What are different uses of Group 2 in medicine, agricuture and titanium extraction?
- Magnesium hydroxide (Mg(OH)2), milk of magnesia, acts as an “antacid”- neutralises excess stomach acid- as a treatment for indigestion.
- Barium sulphate (BaSO4) is used in x-rays to image a patient’s stomach and intestines as it is opaque to x-rays.
- Calcium hydroxide (Ca(OH)2) can be added to solid to raise the pH level to 6-7, the optimum for most plants.
-
Magnesium: TiO2 is converted into TiCl4 by heating with carbon and chlorine, TiCl4 is then reduced by Mg
** TiCl4(g) + 2Mg(l) -> Ti(s) + 2MgCl2(l)** - titanium is reduced, magnesium is oxidised
What are Group 7 elements?
- halogens
- highly reactive non-metals of group 7
- Flourine- pale yellow
- Chlorine- green
- Bromine- red-brown
- Iodine- grey
What is the pattern in electronic configuration, melting and boiling points and ionisation energies across Group 7?
- boiling points increase down the group due to increase in strength in VDW forces
- electronegativty decreases down the group
- reactivity decreases down the group as it’s harder to gain an electron as there’s more shielding and a larger atomic radius so further from electrosatic forces and opposing charge.
When will a halogen displace a halide from solution?
if the halide is below it in the periodic table
- add Cl2 (aq) (colourless)- no reaction in KCl (colourless) water l forms orange solution (Br2) in KBr (colourless) water l forms brown solution in KI (colourless water)
- add Br2 (aq) (orange)- no reaction in KCl (colourless) water l no reaction in KBr (colourless) water l forms brown solution in KI (colourless water)
- add l2 (aq) (brown)- no reaction in KCl (colourless) water no reaction in KBr (colourless) water l no reaction in KBr (colourless) water l no reaction in KI (colourless) water
What happens when you mix cold, dilute, aqueous sodium hydroxide with chlorine gas?
- makes sodium chlorate (I) solution NaClO(aq)
- bleach
What is disproportionation and an example?
A reaction where the same element is both reduced and oxidised
e.g.

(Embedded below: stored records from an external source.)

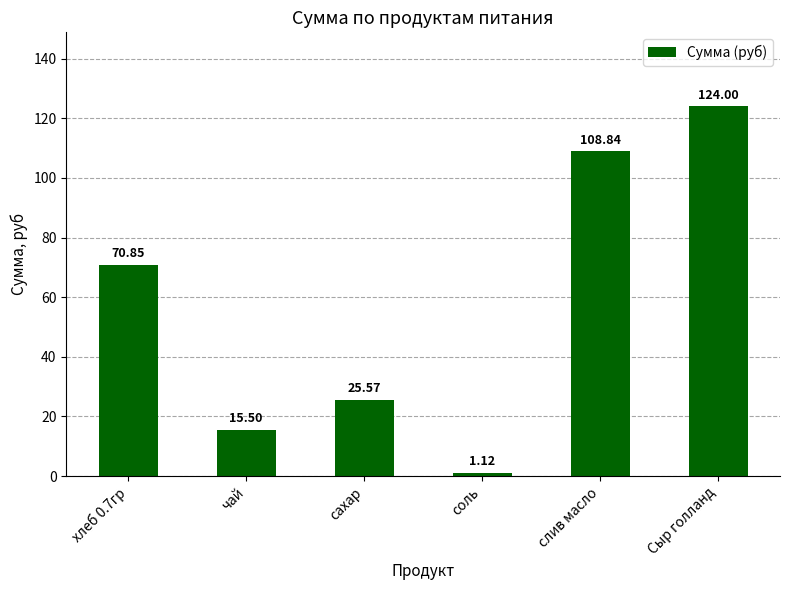

Are the bars grouped side by side (vs. stacked)?

No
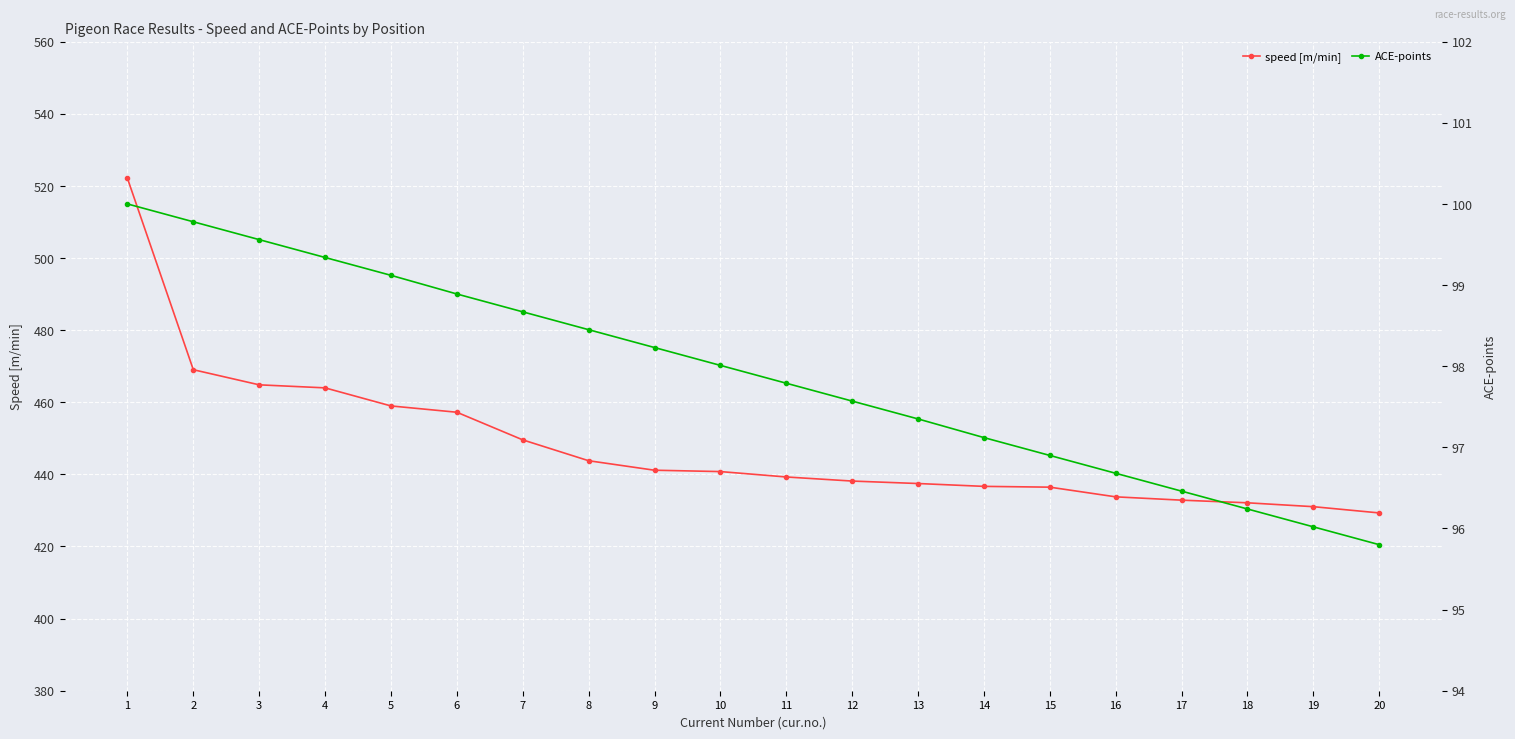

What is the minimum value shown in the chart?

95.8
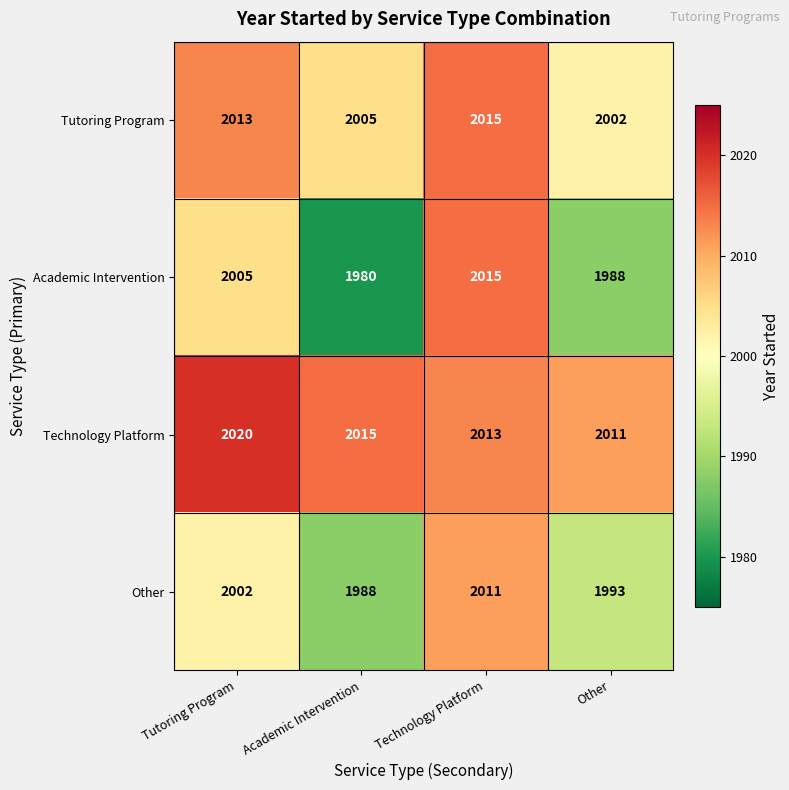

Reading left to right, transcribe all the data shown in this chart.

Tutoring Program: Tutoring Program=2013	Academic Intervention=2005	Technology Platform=2015	Other=2002
Academic Intervention: Tutoring Program=2005	Academic Intervention=1980	Technology Platform=2015	Other=1988
Technology Platform: Tutoring Program=2020	Academic Intervention=2015	Technology Platform=2013	Other=2011
Other: Tutoring Program=2002	Academic Intervention=1988	Technology Platform=2011	Other=1993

Chlorine and water:
Cl2 + H2O 🡪 2H+ + ClO- + Cl-
Chlorate ions, ClO- , kill bacteria so chlorine is added to water to make it safe.
Why is chlorine water added to water (benefits and disadvantages)?
chlorate (I) ions kill bacteria so adding chlorine to water can make it safe to drink or swim in
advantages:
- kills disease-causing microorganisms
- some chlorine persists in water, preventing reinfection down the supply
- prevent algae growth eliminating bad tastes, smells and discolouration caused by organic compounds
disadvantages:
- irritates the respiratory system
- liquid chlorine causes chemical burns
- any organic compounds in water can form chlorinated
hydrocarbons which are carcinogenic
however, cancer risk small compare to untreated water (e.g. cholera)
How do you test for Halides?
- Halogens (group 7) can be tested for using silver nitrate solution with nitric acid.
- Ag + (aq) + X-(aq) 🡪 AgX(s)
- Silver Flouride- no precipitate
- Silver Chloride- white precipitate (forms slowest l most soluble in NH3 (dilute))
- Silver Bromide- cream preciptate (2nd most soluble in NH3 (concentrated))
- Silver Iodide- yellow precipitate (forms fastest l least soluble in NH3 (dilute)))
What is the reducing power of the halides?
- The reducing power of a species is related to the reactivity.
- Reducing power increases across the group
- As reduction is gain of electrons, the reducing power of a species is how easily it can reduce (add electrons to) another species.
- The reducing power of the halides increases down the group as they are more easily able to lose electrons to another species and reduce them.
NaF or NaCl
What occurs in the reaction of the halides with sulphuric acid?
NaF(s) + H2SO4(aq) 🡪 NaHSO4(s) + HF(g)
NaCl(s) + H2SO4(aq) 🡪 NaHSO4(s) + HCl(g)
- Misty fumes will be seen.
- HF and HCl not strong enough reducing agents so reaction stops there.
NaBr
What occurs in the reaction of the halides with sulphuric acid?
NaBr(s) + H2SO4(aq) 🡪 NaHSO4(s) + HBr(g)
2HBr(g) + H2SO4(aq) 🡪2H2O(l) + Br2(g) + SO2(g)
- Misty fumes will be seen.
- HBr is a stronger reducing agent so reacts in a redox reaction.